Decidedly Black and Decidedly for Women: The Reading Blackness Project
As a researcher of contemporary African American urban and popular literature, there are few archives to support my work. This dearth has required a reimagining of traditional humanities research sources and a bit of technology. The “Reading Blackness Project” takes a digital humanities approach to understanding the culture that created and supported Street Lit* at the turn of the twenty-first century. After discovering a considerable discrepancy between best-selling African American literature from 1990-2010 and the most celebrated literature of the same period, I digitized the fiction bestsellers list published in Essence magazine from 1994 through 2010. I chose Essence magazine for its commitment to Black women and its best sellers list because it was generated from sales information reported from independently owned Black book stores across the United States. The list was decidedly Black and decidedly for women.
I used the Essence Best Sellers list to help validate the following argument: Street Lit, despite controversy of appropriateness, was the economic backbone of African American literature at the turn of the new millennium. The purpose was to put authors like Sister Souljah and her debut novel, The Coldest Winter Ever in conversation with widely lauded authors like Toni Morrison as a personal act of resistance to the boundaries that keep “canonical” African American literature separate from the inconvenient stories of urban peril in Street Lit.

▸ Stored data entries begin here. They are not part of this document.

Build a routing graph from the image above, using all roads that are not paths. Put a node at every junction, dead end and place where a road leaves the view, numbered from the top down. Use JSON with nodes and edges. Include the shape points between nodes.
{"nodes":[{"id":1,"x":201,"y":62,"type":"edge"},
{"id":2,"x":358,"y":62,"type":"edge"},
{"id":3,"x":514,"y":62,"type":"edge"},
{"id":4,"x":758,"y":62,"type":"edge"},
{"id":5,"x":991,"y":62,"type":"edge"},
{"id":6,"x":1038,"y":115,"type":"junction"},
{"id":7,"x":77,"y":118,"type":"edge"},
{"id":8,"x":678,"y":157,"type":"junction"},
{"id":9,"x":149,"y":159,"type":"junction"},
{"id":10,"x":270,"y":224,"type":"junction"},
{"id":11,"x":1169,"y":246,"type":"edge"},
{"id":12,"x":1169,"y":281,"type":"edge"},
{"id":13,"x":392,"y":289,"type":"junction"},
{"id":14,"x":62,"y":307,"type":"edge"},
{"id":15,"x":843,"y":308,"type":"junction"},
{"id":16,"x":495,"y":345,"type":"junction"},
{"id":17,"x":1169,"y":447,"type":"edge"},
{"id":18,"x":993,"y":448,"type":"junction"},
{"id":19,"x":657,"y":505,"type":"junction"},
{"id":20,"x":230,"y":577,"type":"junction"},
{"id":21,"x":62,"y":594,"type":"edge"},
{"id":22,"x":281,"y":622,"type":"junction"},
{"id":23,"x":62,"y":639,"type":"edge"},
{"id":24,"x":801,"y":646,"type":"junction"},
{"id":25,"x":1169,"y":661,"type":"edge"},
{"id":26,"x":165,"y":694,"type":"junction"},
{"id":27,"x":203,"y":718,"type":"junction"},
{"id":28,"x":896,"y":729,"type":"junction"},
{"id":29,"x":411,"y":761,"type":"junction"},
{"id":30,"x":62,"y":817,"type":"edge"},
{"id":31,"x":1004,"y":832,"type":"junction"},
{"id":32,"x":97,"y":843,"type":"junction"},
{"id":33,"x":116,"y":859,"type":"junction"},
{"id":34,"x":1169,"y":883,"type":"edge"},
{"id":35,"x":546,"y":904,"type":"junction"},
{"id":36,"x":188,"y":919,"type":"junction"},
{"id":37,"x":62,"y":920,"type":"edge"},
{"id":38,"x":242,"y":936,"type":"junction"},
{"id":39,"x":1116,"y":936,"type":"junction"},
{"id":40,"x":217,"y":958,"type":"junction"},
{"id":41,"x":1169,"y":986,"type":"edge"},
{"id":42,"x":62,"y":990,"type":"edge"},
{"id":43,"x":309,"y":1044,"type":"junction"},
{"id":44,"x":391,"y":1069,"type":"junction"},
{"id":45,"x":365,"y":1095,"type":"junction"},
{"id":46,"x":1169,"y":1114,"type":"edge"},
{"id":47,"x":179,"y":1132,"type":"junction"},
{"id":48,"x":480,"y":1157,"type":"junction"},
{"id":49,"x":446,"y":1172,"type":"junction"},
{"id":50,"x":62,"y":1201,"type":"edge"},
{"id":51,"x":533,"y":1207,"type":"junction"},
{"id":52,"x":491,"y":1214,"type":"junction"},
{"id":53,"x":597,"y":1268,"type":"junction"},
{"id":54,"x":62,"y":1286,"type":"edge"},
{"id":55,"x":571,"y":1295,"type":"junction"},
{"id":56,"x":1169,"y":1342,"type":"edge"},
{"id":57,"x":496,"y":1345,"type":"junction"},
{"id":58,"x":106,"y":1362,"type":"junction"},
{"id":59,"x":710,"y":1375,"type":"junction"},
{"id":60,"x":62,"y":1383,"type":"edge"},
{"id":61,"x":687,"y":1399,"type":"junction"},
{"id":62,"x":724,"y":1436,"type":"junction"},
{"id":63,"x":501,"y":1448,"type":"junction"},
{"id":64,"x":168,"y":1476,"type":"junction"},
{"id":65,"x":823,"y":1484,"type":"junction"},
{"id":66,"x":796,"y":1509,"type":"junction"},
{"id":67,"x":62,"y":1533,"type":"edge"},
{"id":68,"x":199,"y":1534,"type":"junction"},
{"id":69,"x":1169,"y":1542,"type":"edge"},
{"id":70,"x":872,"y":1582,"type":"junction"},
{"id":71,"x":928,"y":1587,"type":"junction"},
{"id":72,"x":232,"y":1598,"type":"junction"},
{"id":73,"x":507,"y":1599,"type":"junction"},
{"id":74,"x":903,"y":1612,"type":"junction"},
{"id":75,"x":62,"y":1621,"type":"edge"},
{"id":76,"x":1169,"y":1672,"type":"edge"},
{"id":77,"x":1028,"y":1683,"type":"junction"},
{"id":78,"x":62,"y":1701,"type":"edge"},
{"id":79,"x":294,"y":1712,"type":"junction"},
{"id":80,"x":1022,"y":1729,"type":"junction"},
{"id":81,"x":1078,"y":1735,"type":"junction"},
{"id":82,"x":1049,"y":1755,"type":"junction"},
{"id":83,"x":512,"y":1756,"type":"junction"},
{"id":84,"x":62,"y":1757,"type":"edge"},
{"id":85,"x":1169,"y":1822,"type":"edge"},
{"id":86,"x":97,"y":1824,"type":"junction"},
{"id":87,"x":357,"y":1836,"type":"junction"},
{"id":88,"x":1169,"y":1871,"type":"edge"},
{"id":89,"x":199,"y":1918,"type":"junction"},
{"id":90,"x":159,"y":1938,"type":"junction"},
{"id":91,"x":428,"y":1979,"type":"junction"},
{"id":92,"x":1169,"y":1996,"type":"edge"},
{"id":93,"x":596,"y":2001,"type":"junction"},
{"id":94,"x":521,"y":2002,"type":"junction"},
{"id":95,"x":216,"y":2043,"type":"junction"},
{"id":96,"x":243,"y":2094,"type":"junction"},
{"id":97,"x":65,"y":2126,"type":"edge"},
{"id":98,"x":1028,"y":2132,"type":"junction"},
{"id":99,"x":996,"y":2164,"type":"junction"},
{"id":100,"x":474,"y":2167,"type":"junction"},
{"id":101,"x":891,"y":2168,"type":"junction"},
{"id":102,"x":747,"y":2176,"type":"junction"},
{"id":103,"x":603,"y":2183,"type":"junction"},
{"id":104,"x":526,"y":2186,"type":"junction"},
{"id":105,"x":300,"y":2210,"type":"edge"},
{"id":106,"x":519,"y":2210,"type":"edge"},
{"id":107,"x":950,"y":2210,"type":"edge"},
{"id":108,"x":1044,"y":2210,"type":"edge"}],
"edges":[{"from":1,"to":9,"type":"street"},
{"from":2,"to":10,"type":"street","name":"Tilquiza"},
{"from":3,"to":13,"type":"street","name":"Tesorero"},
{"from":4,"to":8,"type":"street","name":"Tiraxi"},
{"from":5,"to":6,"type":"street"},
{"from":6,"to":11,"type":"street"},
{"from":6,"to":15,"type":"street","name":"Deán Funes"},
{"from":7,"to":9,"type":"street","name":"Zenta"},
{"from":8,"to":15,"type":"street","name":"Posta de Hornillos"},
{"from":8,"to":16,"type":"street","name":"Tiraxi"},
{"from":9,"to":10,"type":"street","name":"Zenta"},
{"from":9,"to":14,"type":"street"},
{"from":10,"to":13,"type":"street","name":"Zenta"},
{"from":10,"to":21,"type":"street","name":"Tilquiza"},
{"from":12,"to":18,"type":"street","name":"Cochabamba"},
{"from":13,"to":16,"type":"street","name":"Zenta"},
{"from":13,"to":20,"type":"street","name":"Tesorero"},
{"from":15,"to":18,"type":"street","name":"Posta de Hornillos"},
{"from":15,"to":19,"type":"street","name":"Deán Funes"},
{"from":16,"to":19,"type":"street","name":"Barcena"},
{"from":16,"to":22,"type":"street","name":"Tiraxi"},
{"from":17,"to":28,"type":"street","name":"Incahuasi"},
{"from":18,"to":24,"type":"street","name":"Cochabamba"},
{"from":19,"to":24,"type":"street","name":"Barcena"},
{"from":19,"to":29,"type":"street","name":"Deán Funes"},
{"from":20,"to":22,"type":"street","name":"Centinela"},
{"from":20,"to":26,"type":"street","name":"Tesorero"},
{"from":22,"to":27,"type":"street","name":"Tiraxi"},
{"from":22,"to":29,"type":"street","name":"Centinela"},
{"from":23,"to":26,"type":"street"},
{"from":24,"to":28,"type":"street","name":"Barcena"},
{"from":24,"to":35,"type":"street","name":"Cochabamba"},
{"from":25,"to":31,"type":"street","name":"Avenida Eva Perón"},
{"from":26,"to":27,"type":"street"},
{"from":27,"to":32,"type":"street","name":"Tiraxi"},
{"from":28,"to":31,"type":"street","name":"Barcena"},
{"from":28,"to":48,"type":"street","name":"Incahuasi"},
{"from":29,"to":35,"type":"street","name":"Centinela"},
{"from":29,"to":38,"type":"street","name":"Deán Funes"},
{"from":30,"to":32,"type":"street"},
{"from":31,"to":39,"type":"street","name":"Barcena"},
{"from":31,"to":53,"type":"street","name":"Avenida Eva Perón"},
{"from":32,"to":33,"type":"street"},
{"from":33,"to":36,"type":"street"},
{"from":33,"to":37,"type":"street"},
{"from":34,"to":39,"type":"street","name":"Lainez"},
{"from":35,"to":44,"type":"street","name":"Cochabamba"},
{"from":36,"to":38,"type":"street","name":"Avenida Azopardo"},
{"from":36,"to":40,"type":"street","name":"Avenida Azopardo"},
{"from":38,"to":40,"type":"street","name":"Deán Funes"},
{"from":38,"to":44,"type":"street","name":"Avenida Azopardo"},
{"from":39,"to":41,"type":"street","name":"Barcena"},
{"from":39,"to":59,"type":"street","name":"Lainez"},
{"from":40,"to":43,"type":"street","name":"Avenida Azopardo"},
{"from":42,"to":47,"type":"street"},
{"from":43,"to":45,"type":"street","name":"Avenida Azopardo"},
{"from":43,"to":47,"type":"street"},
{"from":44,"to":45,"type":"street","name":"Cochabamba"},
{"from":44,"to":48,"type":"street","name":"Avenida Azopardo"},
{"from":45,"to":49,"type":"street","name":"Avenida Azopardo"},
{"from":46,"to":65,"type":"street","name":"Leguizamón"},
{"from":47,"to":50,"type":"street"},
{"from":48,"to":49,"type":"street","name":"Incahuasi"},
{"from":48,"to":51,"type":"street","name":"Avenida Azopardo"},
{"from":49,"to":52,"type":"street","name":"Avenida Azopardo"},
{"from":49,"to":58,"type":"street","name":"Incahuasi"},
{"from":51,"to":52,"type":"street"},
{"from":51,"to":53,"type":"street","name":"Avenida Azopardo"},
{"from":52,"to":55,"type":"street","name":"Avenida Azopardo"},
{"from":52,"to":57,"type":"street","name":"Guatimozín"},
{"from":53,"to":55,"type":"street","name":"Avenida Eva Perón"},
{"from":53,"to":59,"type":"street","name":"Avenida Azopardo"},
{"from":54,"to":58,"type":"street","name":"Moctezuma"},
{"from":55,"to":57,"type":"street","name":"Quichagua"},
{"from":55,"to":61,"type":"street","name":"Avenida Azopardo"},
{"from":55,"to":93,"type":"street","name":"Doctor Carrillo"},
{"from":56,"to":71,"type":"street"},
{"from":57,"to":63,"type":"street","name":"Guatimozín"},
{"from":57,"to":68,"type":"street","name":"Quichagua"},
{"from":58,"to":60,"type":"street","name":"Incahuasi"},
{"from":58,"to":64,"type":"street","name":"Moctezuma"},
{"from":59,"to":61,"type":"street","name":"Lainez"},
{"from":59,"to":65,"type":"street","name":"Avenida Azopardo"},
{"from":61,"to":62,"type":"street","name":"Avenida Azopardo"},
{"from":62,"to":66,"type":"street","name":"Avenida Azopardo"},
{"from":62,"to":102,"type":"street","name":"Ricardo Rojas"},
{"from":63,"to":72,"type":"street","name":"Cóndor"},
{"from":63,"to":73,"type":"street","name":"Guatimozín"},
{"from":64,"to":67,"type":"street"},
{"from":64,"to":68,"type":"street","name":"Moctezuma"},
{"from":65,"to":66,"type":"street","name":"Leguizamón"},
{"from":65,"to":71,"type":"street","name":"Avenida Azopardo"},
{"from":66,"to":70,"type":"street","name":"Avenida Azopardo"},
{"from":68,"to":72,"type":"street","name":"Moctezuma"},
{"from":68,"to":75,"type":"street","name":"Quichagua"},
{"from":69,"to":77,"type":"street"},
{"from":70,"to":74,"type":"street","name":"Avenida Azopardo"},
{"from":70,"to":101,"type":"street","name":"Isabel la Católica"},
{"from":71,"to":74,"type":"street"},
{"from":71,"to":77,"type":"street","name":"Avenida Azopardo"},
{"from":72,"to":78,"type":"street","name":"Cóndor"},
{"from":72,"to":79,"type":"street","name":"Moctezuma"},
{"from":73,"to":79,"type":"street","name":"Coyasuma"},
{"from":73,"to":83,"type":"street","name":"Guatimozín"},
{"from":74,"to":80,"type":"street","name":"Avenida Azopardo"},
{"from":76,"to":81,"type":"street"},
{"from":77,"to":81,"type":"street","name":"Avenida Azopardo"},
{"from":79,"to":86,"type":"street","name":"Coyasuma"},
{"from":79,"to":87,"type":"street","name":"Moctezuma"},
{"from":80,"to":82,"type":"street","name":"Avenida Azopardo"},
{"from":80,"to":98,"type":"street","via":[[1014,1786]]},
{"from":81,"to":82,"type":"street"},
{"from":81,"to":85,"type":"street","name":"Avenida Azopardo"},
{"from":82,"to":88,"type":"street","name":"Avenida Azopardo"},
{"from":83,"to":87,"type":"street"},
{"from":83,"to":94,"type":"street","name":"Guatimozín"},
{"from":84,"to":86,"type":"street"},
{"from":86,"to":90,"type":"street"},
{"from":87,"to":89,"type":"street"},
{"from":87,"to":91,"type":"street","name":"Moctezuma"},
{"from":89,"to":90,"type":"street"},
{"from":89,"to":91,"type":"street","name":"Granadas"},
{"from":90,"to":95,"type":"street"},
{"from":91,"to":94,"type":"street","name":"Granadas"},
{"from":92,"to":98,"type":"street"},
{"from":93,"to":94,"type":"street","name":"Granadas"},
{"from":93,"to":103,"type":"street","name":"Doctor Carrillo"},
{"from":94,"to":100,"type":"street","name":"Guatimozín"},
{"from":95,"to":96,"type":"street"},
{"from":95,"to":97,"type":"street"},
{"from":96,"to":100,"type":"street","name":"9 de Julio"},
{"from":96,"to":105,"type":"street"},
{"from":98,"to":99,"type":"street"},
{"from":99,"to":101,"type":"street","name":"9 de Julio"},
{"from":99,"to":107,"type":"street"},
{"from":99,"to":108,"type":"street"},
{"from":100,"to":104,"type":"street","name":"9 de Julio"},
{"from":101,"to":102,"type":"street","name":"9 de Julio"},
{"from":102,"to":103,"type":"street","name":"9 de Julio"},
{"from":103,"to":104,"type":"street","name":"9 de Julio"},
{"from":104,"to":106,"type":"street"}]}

The method of data collection Essence magazine employed was paramount to my interrogation of Street Lit texts because most genre texts were initially independently published and sold, which would preclude them from mainstream sales records taken from major clearing houses, big box retailers, and other sales record keepers (like the New York Times Bestsellers List). Essence magazine was able to preserve the story of contemporary Black independent print culture through quantitative data reports.
Using software that allowed me to disaggregate the list data helped guide what kinds of questions sit at the intersection of Blackness, womanhood, and reading. Specifically, the dataset revealed interesting narratives about how Street Lit books have been packaged and sold. Sister Souljah’s The Coldest Winter Ever, for example, was the longest running title on the fiction paperback chart—appearing a total of thirty-six times or the equivalent of three years and was consecutively listed for twenty-nine months. The book retailed at 35% lower than the average fiction paperback on the list in 2000 (the year of its publication). The Coldest Winter Ever demonstrated that hardcover books with sticker prices of $20 and up were extremely hard to sell to a Street Lit and Hip-Hop demographic. Portable and cheap pulp books that averaged between $5 and $12 flew off the shelves of independent bookstores alternatively.

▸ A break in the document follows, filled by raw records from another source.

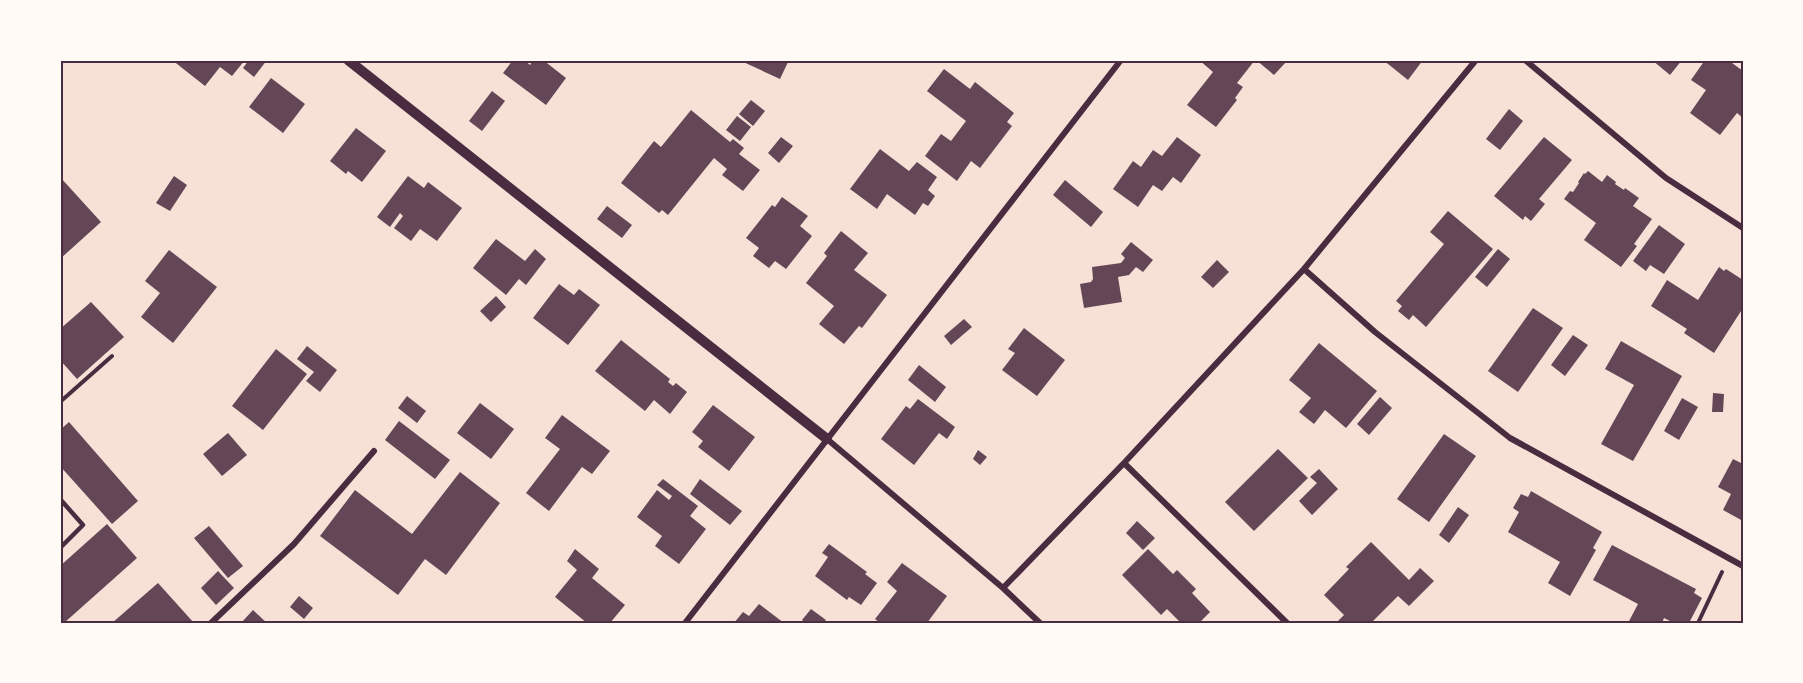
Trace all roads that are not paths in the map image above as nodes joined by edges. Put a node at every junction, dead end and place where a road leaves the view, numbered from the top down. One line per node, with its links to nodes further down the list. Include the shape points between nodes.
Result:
1 (348, 60): 7 (street)
2 (1121, 60): 7 (street)
3 (1476, 60): 6 (street)
4 (1525, 60): 5 (street, via 1666,178)
5 (1743, 228)
6 (1304, 269): 9 (street); 12 (street, via 1375,332 1510,438)
7 (827, 439): 13 (street); 15 (street)
8 (374, 450): 14 (street, via 294,544)
9 (1124, 463): 13 (street); 17 (street)
10 (60, 499): 11 (lane, via 83,525)
11 (60, 548)
12 (1743, 566)
13 (1003, 588): 16 (street)
14 (211, 623)
15 (685, 623)
16 (1040, 623)
17 (1287, 623)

Sister Souljah’s success in Hip Hop music and dominance on the Essence list helped to rebuff then emerging notions of the female MCs needing to be oversexualized in lyrics and appearance or Black women authors needing to write solely about friendship, marriage, and God to be successful. She also helped push the boundaries and modes of cultural production Black women could enter after being successful in Hip Hop music by turning to books rather than acting or launching a fashion label. Furthermore, The Coldest Winter Ever helped to establish Hip Hop in print in a way that presented multifaceted Black women characters striving to navigate the Hip Hop cultural terrain.
As African American literature production progresses through the twenty-first century and technology improves, how African American literature and culture is preserved and interrogated will require innovative avenues to ensure that scholars are able to answer the questions that give credence to the fullness of Black women’s literature.
- Jacinta R. Saffold, PhD
* Street Lit is a contemporary popular African American literature genre that began in the early 1990s with the technological advances in home computing and personal printing as a creative response to the harsh realities of urban living in America and is a cultural cousin to Hip Hop.